In rejoinder, the appellant had nothing useful, save for his prayers
that, he be released from custody because there is no evidence pointing
a finger to him that, he committed the offence charged.
In resolving the appellant's complaint, we have dully considered the
unanimously position of the parties as coached in their submissions along
with the record of appeal as a whole. In arriving at this end, our starting
point is the charge itself. As per the record of appeal, the appellant is
allegedly to have carnally known the victim against the order of nature on
4
26th November, 2022. During trial of the appellant, neither the victim nor
any of the witnesses assembled by the prosecution in that behalf, was
able to testify that on that particular day, that is 26th November, 2022,
the appellant met with the victim and committed the said offence. PW1
for example, mentioned the date he reported to Teacher Emmaus, which
was on 12th December, 2022 and the date he was referred to hospital for
clinical examination, that is on 13th December, 2022.
We note in the record of appeal that both courts below trusted the
evidence of PW1 to possess true account of what happened and that it
met the tests stated in Selemani Makumba v. Republic [2006] T.L.R.
384. In the latter, true evidence in sexual offence comes from the victim.
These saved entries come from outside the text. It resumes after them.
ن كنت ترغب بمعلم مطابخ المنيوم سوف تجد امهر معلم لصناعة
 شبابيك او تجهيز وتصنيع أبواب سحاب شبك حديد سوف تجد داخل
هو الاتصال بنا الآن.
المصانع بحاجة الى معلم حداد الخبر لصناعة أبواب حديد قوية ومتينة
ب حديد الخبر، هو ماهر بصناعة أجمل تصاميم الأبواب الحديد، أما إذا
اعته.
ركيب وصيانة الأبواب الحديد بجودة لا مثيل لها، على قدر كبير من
However, in the circumstances of this case where the victim did not even
know when the offence was committed, his evidence cannot be the true
evidence meant and envisaged in Selemani Makumba (supra). We are
not ready therefore to side with the two courts below in their
interpretation of that evidence and we do not hesitate to hold that, the
case of Selemani Makumba (supra) was wrongly applied.
Under the circumstances therefore, there was no meaningful
evidence from the prosecution to support the averments contained in the
statement of offence. That means, the evidence was at variance with the
charge. In such circumstances, what the prosecution should have done
5
upon noting the variance, was to amend the charge in terms of section
251(1) of the CPA which allows amendment of the charge in such
occurrences. The section reads as hereunder:
" Where, at any stage o f a trial, it appears to the
court that the charge is defective, either in
substance or form, the court may make such order
for alteration o f the charge either by way o f
amendment o f the charge or by substitution or
addition o f a new charge as the court thinks
necessary to meet the circumstances o f the case
unless, having regard to the merits o f the case,
the required amendments cannot be made
without injustice; and all amendments made
under the provisions o f this subsection shall be
made upon such terms as the court shall seem
just."
As argued by the learned Principal State Attorney, this was not
done. Given such state of affairs, we stated in Mohamed Idd v.
Republic (Criminal Appeal No. 204 of 2023) [2026] TZCA 152 (27
February 2026; TanzLII) that, the charge was at variance with the
evidence, meaning that, it remained unproven. On that account, we hold
that, given the variance between the charge and the evidence of PW1,
PW2, PW3 and PW4 in the instant appeal, the charge laid at the door of
the appellant was not proved. We are therefore compelled to allow the
appeal basing on this ground alone, quash the conviction and set aside
the sentence meted out to the appellant thereof. Our final order is for the
immediate release of the appellant from prison unless he is held for some
other lawful causes.
DATED at MWANZA this 4th day of March, 2026.
M. C. LEVIRA
JUSTICE OF APPEAL
G. J. MDEMU
JUSTICE OF APPEAL
A. A. ISSA
JUSTICE OF APPEAL
The Judgment delivered this 4th day of March, 2026 in the presence
of the Appellant in person, Ms. Jainess Kihwelo, learned State Attorney
for the Respondent/Republic and Mr. Ladislaus Msuba, Court Clerk; is
hereby certified as a true copy of the original.